O também atacante Dagoberto foi outro que reclamou. Escolhido por Muricy como titular para o jogo contra o Cruzeiro - ocupou justamente a vaga que era de Borges -, ele disse que o time do São Paulo não está jogando bem e que os jogadores de frente estão sendo sacrificados pelo esquema tático. ''A bola não chega lá na frente'', acusou.
Até membros da direção do clube estão descontentes. O principal alvo das críticas é mesmo Muricy, que improvisa jogadores demais em posições diferentes e, assim como nos últimos três anos, tarda a dar um padrão de jogo à equipe. A demora pode custar, pelo quarto ano seguido, o título da Libertadores, uma verdadeira obsessão para os dirigentes e os torcedores são-paulinos.
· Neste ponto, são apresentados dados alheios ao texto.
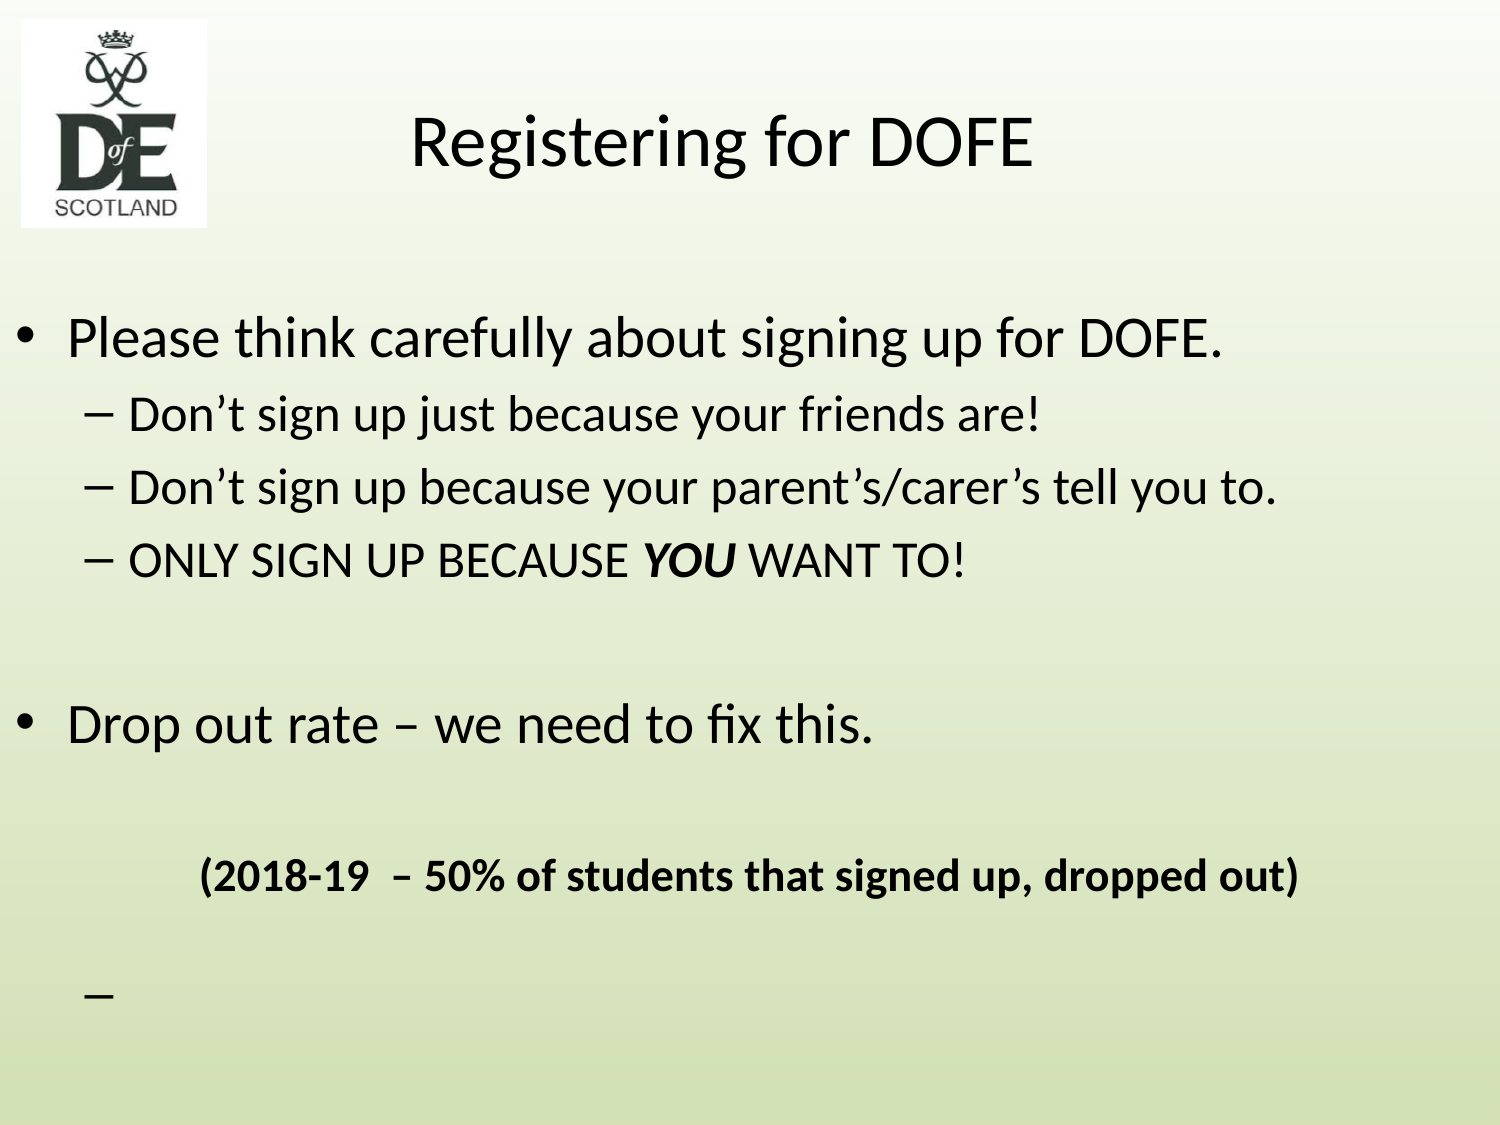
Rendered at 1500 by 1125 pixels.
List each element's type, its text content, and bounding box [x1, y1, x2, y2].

Até o presidente do clube, Juvenal Juvêncio, já manifesta inconformismo. ''Não tivemos competência para buscar a vitória contra o Cruzeiro'', opinou o dirigente, que, no passado, manteve Muricy no cargo mesmo com as seguidas eliminações na Libertadores. Dessa vez, um tropeço logo nas quartas de final, diante do Cruzeiro, aliado à má campanha no Brasileirão, seria a gota d'água para uma mudança.